### [EXERCISE DESCRIPTION]
Reproduce all the data exactly, without pictures.

### [GIVEN INFORMATION]
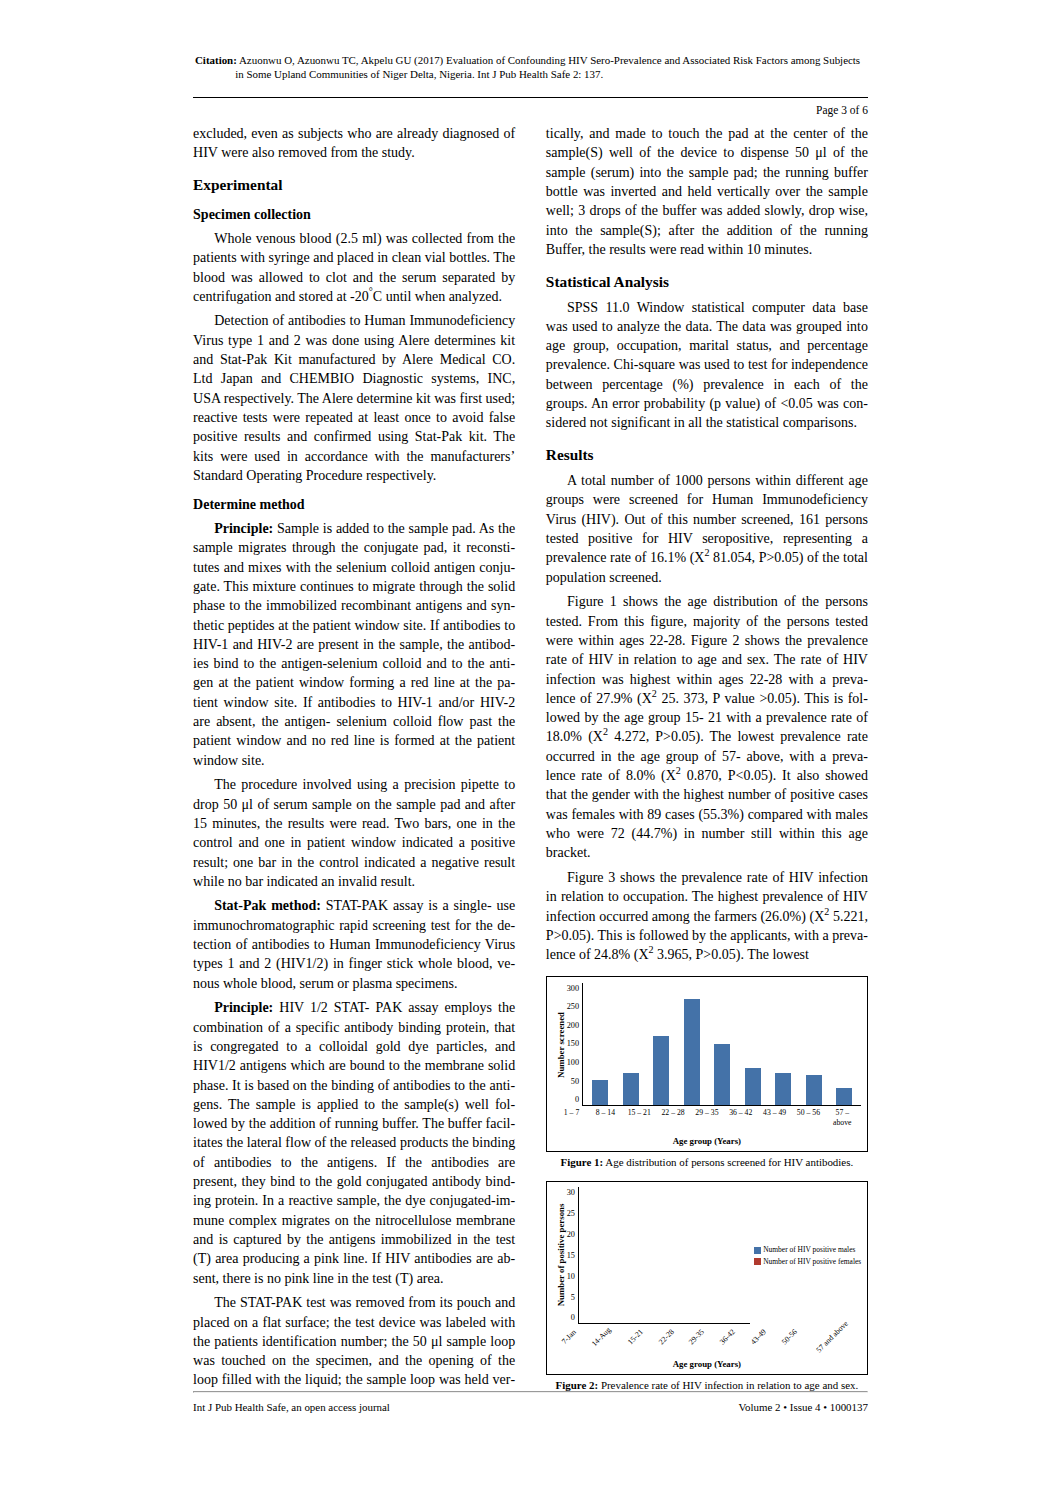Citation: Azuonwu O, Azuonwu TC, Akpelu GU (2017) Evaluation of Confounding HIV Sero-Prevalence and Associated Risk Factors among Subjects in Some Upland Communities of Niger Delta, Nigeria. Int J Pub Health Safe 2: 137.
Page 3 of 6
excluded, even as subjects who are already diagnosed of HIV were also removed from the study.
Experimental
Specimen collection
Whole venous blood (2.5 ml) was collected from the patients with syringe and placed in clean vial bottles. The blood was allowed to clot and the serum separated by centrifugation and stored at -20°C until when analyzed.
Detection of antibodies to Human Immunodeficiency Virus type 1 and 2 was done using Alere determines kit and Stat-Pak Kit manufactured by Alere Medical CO. Ltd Japan and CHEMBIO Diagnostic systems, INC, USA respectively. The Alere determine kit was first used; reactive tests were repeated at least once to avoid false positive results and confirmed using Stat-Pak kit. The kits were used in accordance with the manufacturers’ Standard Operating Procedure respectively.
Determine method
Principle: Sample is added to the sample pad. As the sample migrates through the conjugate pad, it reconstitutes and mixes with the selenium colloid antigen conjugate. This mixture continues to migrate through the solid phase to the immobilized recombinant antigens and synthetic peptides at the patient window site. If antibodies to HIV-1 and HIV-2 are present in the sample, the antibodies bind to the antigen-selenium colloid and to the antigen at the patient window forming a red line at the patient window site. If antibodies to HIV-1 and/or HIV-2 are absent, the antigen- selenium colloid flow past the patient window and no red line is formed at the patient window site.
The procedure involved using a precision pipette to drop 50 μl of serum sample on the sample pad and after 15 minutes, the results were read. Two bars, one in the control and one in patient window indicated a positive result; one bar in the control indicated a negative result while no bar indicated an invalid result.
Stat-Pak method: STAT-PAK assay is a single- use immunochromatographic rapid screening test for the detection of antibodies to Human Immunodeficiency Virus types 1 and 2 (HIV1/2) in finger stick whole blood, venous whole blood, serum or plasma specimens.
Principle: HIV 1/2 STAT- PAK assay employs the combination of a specific antibody binding protein, that is congregated to a colloidal gold dye particles, and HIV1/2 antigens which are bound to the membrane solid phase. It is based on the binding of antibodies to the antigens. The sample is applied to the sample(s) well followed by the addition of running buffer. The buffer facilitates the lateral flow of the released products the binding of antibodies to the antigens. If the antibodies are present, they bind to the gold conjugated antibody binding protein. In a reactive sample, the dye conjugated-immune complex migrates on the nitrocellulose membrane and is captured by the antigens immobilized in the test (T) area producing a pink line. If HIV antibodies are absent, there is no pink line in the test (T) area.
The STAT-PAK test was removed from its pouch and placed on a flat surface; the test device was labeled with the patients identification number; the 50 μl sample loop was touched on the specimen, and the opening of the loop filled with the liquid; the sample loop was held vertically, and made to touch the pad at the center of the sample(S) well of the device to dispense 50 μl of the sample (serum) into the sample pad; the running buffer bottle was inverted and held vertically over the sample well; 3 drops of the buffer was added slowly, drop wise, into the sample(S); after the addition of the running Buffer, the results were read within 10 minutes.
Statistical Analysis
SPSS 11.0 Window statistical computer data base was used to analyze the data. The data was grouped into age group, occupation, marital status, and percentage prevalence. Chi-square was used to test for independence between percentage (%) prevalence in each of the groups. An error probability (p value) of <0.05 was considered not significant in all the statistical comparisons.
Results
A total number of 1000 persons within different age groups were screened for Human Immunodeficiency Virus (HIV). Out of this number screened, 161 persons tested positive for HIV seropositive, representing a prevalence rate of 16.1% (X2 81.054, P>0.05) of the total population screened.
Figure 1 shows the age distribution of the persons tested. From this figure, majority of the persons tested were within ages 22-28. Figure 2 shows the prevalence rate of HIV in relation to age and sex. The rate of HIV infection was highest within ages 22-28 with a prevalence of 27.9% (X2 25. 373, P value >0.05). This is followed by the age group 15- 21 with a prevalence rate of 18.0% (X2 4.272, P>0.05). The lowest prevalence rate occurred in the age group of 57- above, with a prevalence rate of 8.0% (X2 0.870, P<0.05). It also showed that the gender with the highest number of positive cases was females with 89 cases (55.3%) compared with males who were 72 (44.7%) in number still within this age bracket.
Figure 3 shows the prevalence rate of HIV infection in relation to occupation. The highest prevalence of HIV infection occurred among the farmers (26.0%) (X2 5.221, P>0.05). This is followed by the applicants, with a prevalence of 24.8% (X2 3.965, P>0.05). The lowest
Number screened
300250200150100500
1 – 7 8 – 14 15 – 21 22 – 28 29 – 35 36 – 42 43 – 49 50 – 56 57 –
above
Age group (Years)
Figure 1: Age distribution of persons screened for HIV antibodies.
Number of positive persons
302520151050
Number of HIV positive males
Number of HIV positive females
7-Jan 14-Aug 15-21 22-28 29-35 36-42 43-49 50-56 57 and above
Age group (Years)
Figure 2: Prevalence rate of HIV infection in relation to age and sex.
Int J Pub Health Safe, an open access journal Volume 2 • Issue 4 • 1000137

### [FINISHED EXERCISE]
Citation: Azuonwu O, Azuonwu TC, Akpelu GU (2017) Evaluation of Confounding HIV Sero-Prevalence and Associated Risk Factors among Subjects in Some Upland Communities of Niger Delta, Nigeria. Int J Pub Health Safe 2: 137.
Page 3 of 6
excluded, even as subjects who are already diagnosed of HIV were also removed from the study.
Experimental
Specimen collection
Whole venous blood (2.5 ml) was collected from the patients with syringe and placed in clean vial bottles. The blood was allowed to clot and the serum separated by centrifugation and stored at -20°C until when analyzed.
Detection of antibodies to Human Immunodeficiency Virus type 1 and 2 was done using Alere determines kit and Stat-Pak Kit manufactured by Alere Medical CO. Ltd Japan and CHEMBIO Diagnostic systems, INC, USA respectively. The Alere determine kit was first used; reactive tests were repeated at least once to avoid false positive results and confirmed using Stat-Pak kit. The kits were used in accordance with the manufacturers’ Standard Operating Procedure respectively.
Determine method
Principle: Sample is added to the sample pad. As the sample migrates through the conjugate pad, it reconstitutes and mixes with the selenium colloid antigen conjugate. This mixture continues to migrate through the solid phase to the immobilized recombinant antigens and synthetic peptides at the patient window site. If antibodies to HIV-1 and HIV-2 are present in the sample, the antibodies bind to the antigen-selenium colloid and to the antigen at the patient window forming a red line at the patient window site. If antibodies to HIV-1 and/or HIV-2 are absent, the antigen- selenium colloid flow past the patient window and no red line is formed at the patient window site.
The procedure involved using a precision pipette to drop 50 μl of serum sample on the sample pad and after 15 minutes, the results were read. Two bars, one in the control and one in patient window indicated a positive result; one bar in the control indicated a negative result while no bar indicated an invalid result.
Stat-Pak method: STAT-PAK assay is a single- use immunochromatographic rapid screening test for the detection of antibodies to Human Immunodeficiency Virus types 1 and 2 (HIV1/2) in finger stick whole blood, venous whole blood, serum or plasma specimens.
Principle: HIV 1/2 STAT- PAK assay employs the combination of a specific antibody binding protein, that is congregated to a colloidal gold dye particles, and HIV1/2 antigens which are bound to the membrane solid phase. It is based on the binding of antibodies to the antigens. The sample is applied to the sample(s) well followed by the addition of running buffer. The buffer facilitates the lateral flow of the released products the binding of antibodies to the antigens. If the antibodies are present, they bind to the gold conjugated antibody binding protein. In a reactive sample, the dye conjugated-immune complex migrates on the nitrocellulose membrane and is captured by the antigens immobilized in the test (T) area producing a pink line. If HIV antibodies are absent, there is no pink line in the test (T) area.
The STAT-PAK test was removed from its pouch and placed on a flat surface; the test device was labeled with the patients identification number; the 50 μl sample loop was touched on the specimen, and the opening of the loop filled with the liquid; the sample loop was held vertically, and made to touch the pad at the center of the sample(S) well of the device to dispense 50 μl of the sample (serum) into the sample pad; the running buffer bottle was inverted and held vertically over the sample well; 3 drops of the buffer was added slowly, drop wise, into the sample(S); after the addition of the running Buffer, the results were read within 10 minutes.
Statistical Analysis
SPSS 11.0 Window statistical computer data base was used to analyze the data. The data was grouped into age group, occupation, marital status, and percentage prevalence. Chi-square was used to test for independence between percentage (%) prevalence in each of the groups. An error probability (p value) of <0.05 was considered not significant in all the statistical comparisons.
Results
A total number of 1000 persons within different age groups were screened for Human Immunodeficiency Virus (HIV). Out of this number screened, 161 persons tested positive for HIV seropositive, representing a prevalence rate of 16.1% (X2 81.054, P>0.05) of the total population screened.
Figure 1 shows the age distribution of the persons tested. From this figure, majority of the persons tested were within ages 22-28. Figure 2 shows the prevalence rate of HIV in relation to age and sex. The rate of HIV infection was highest within ages 22-28 with a prevalence of 27.9% (X2 25. 373, P value >0.05). This is followed by the age group 15- 21 with a prevalence rate of 18.0% (X2 4.272, P>0.05). The lowest prevalence rate occurred in the age group of 57- above, with a prevalence rate of 8.0% (X2 0.870, P<0.05). It also showed that the gender with the highest number of positive cases was females with 89 cases (55.3%) compared with males who were 72 (44.7%) in number still within this age bracket.
Figure 3 shows the prevalence rate of HIV infection in relation to occupation. The highest prevalence of HIV infection occurred among the farmers (26.0%) (X2 5.221, P>0.05). This is followed by the applicants, with a prevalence of 24.8% (X2 3.965, P>0.05). The lowest
Number screened
300250200150100500
1 – 7 8 – 14 15 – 21 22 – 28 29 – 35 36 – 42 43 – 49 50 – 56 57 –
above
Age group (Years)
Figure 1: Age distribution of persons screened for HIV antibodies.
Number of positive persons
302520151050
Number of HIV positive males
Number of HIV positive females
7-Jan 14-Aug 15-21 22-28 29-35 36-42 43-49 50-56 57 and above
Age group (Years)
Figure 2: Prevalence rate of HIV infection in relation to age and sex.
Int J Pub Health Safe, an open access journal Volume 2 • Issue 4 • 1000137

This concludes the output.